Sampai saat ini, peraih berbagai penghargaan lomba kepenulisan ini masih keranjingan membeli buku. Dalam satu bulan, mubalig yang tinggal di Kompleks Baitut Ta’lim Pedut, Wonodoyo, Cepogo, Boyolali bisa membeli sekitar 10 sampai 50 judul buku. Bahkan, dalam suatu pameran buku di Solo beberapa waktu lalu, ia tak sungkan-sungkan merogoh koceknya hingga puluhan juta rupiah untuk membeli 150 judul buku.
“Kalau untuk buku, berapa pun harganya akan dibeli seperti ensiklopedia berharga Rp4 juta. Bagi saya, buku itu penting,” ungkapnya.
Demi buku pula, Sekretaris Tanfidziyah PC Nahdlatul Ulama (NU) Boyolali ini terpaksa tidak membawa pulang oleh-oleh dari Mekkah untuk istrinya. Uang Rp8 juta yang ia terima dari pemberian para jemaah lantaran jasanya menerangkan tempat-tempat bersejarah saat ia menunaikan ibadah haji dihabiskannya untuk memborong kitab tafsir besar.
“Yang jelas setiap akan membeli buku saya pasti izin ke istri. Semua buku yang saya beli harus dibaca. Sebagai penulis dan mubalig, buku dan kitab tersebut sangat bermanfaat karena ketika ditanya, saya tidak boleh ngawur menjawab, harus ada rujukannya,” terangnya.
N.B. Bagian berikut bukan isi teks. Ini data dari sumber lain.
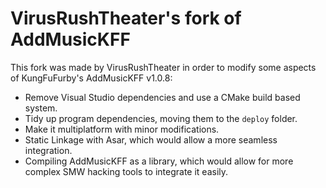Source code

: # VirusRushTheater's fork of AddMusicKFF

This fork was made by VirusRushTheater in order to modify some aspects of
KungFuFurby's AddMusicKFF v1.0.8:

* Remove Visual Studio dependencies and use a CMake build based system.
* Tidy up program dependencies, moving them to the `deploy` folder.
* Make it multiplatform with minor modifications.
* Static Linkage with Asar, which would allow a more seamless integration.
* Compiling AddMusicKFF as a library, which would allow for more complex
  SMW hacking tools to integrate it easily.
Kegemarannya membaca buku kini juga menular kepada anaknya terutama putri pertamanya, Alfina Nurul ‘Ayni. Dalam dua pekan, Alfina bisa menghabiskan membaca 20 judul buku. Ia dan istrinya mengaku punya cara tersendiri memacu semangat anak-anaknya dalam membaca buku.
“Sebelum tidur saya selalu membacakan buku cerita untuk anak-anak. Kalau mereka sudah penasaran ceritanya, mereka saya arahkan untuk membaca bukunya langsung,” imbuhnya.